History of Combinatorial Chemistry

Combinatorial chemistry was first conceived about 15 years ago - although it wasn't called that until the early 1990s. Initially, the field focused primarily on the synthesis of peptide and oligonucleotide libraries. H. Mario Geysen, distinguished research scientist at Glaxo Wellcome Inc., Research Triangle Park, N.C., helped jump-start the field in 1984 when his group developed a technique for synthesizing peptides on pin-shaped solid supports. At the Coronado conference, Geysen reported on his group's recent development of an encoding strategy in which molecular tags are attached to beads or linker groups used in solid-phase synthesis. After the products have been assayed, the tags are cleaved and determined by mass spectrometry (MS) to identify potential lead compounds.

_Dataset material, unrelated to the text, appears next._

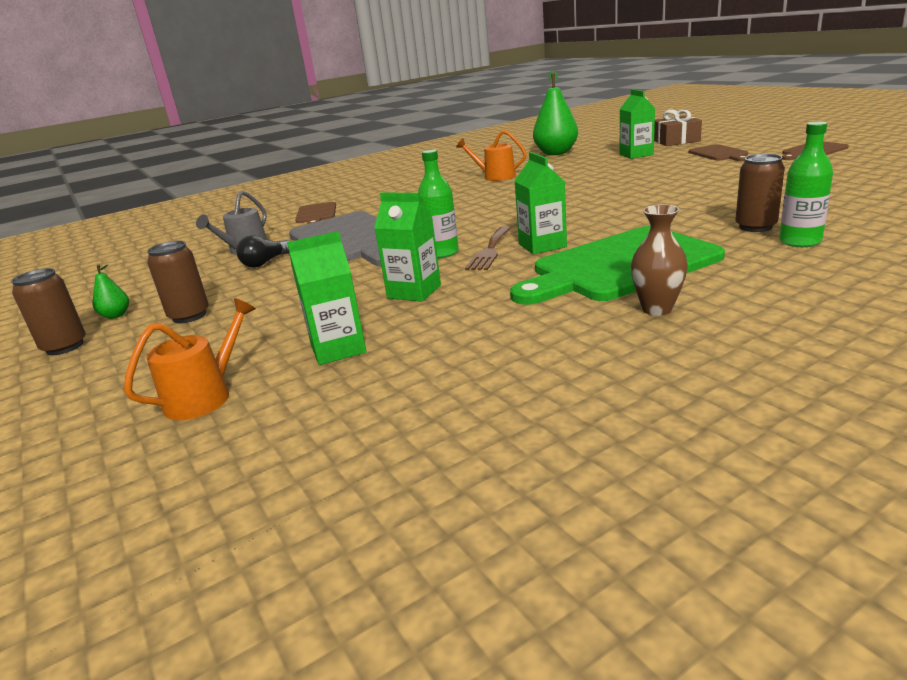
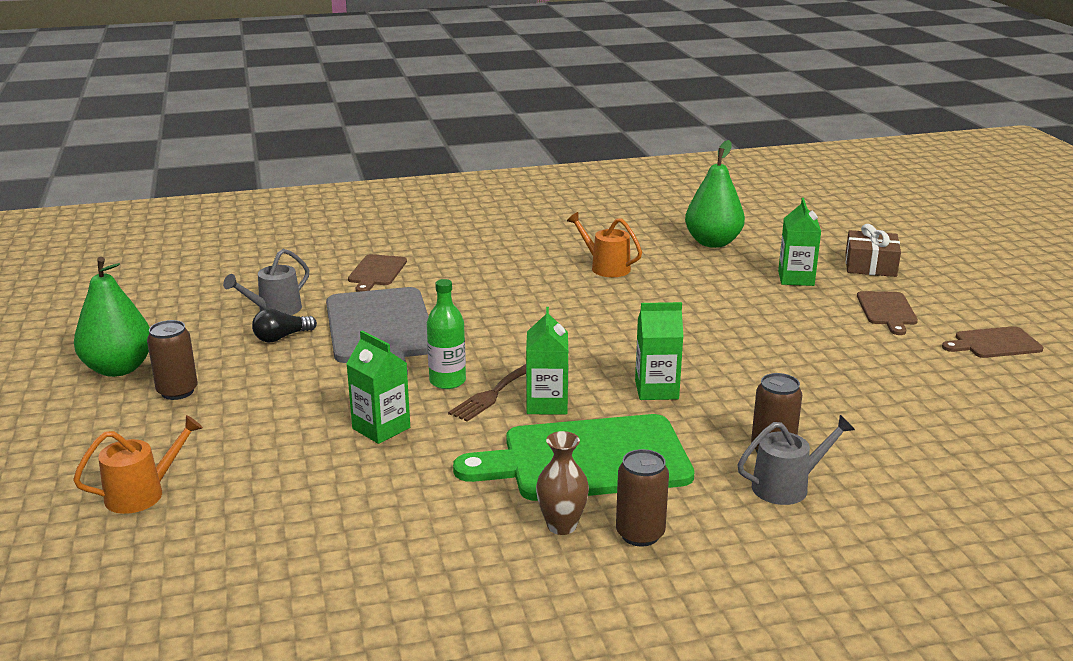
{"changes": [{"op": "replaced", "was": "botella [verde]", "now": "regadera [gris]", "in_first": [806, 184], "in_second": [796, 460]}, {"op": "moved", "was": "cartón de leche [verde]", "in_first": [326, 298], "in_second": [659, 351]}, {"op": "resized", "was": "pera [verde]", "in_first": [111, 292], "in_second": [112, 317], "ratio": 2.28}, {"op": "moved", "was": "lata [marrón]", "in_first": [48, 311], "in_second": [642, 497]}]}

Although combinatorial chemistry has only really been taken up by industry since the 1990s, its roots can be seen as far back as the 1960s when a researcher at Rockefeller University, Bruce Merrifield, started investigating the solid-state synthesis of peptides.

In the past decade there has been a lot of research and development in combinatorial chemistry applied to the discovery of new compounds and materials. This work was pioneered by P.G. Schultz et al. in the mid nineties (Science, 1995, 268: 1738-1740) in the context of luminescent materials obtained by co-deposition of elements on a silicon substrate. Since then the work has been pioneered by several academic groups as well as industries with large R&D programs (Symyx Technologies, GE, etc).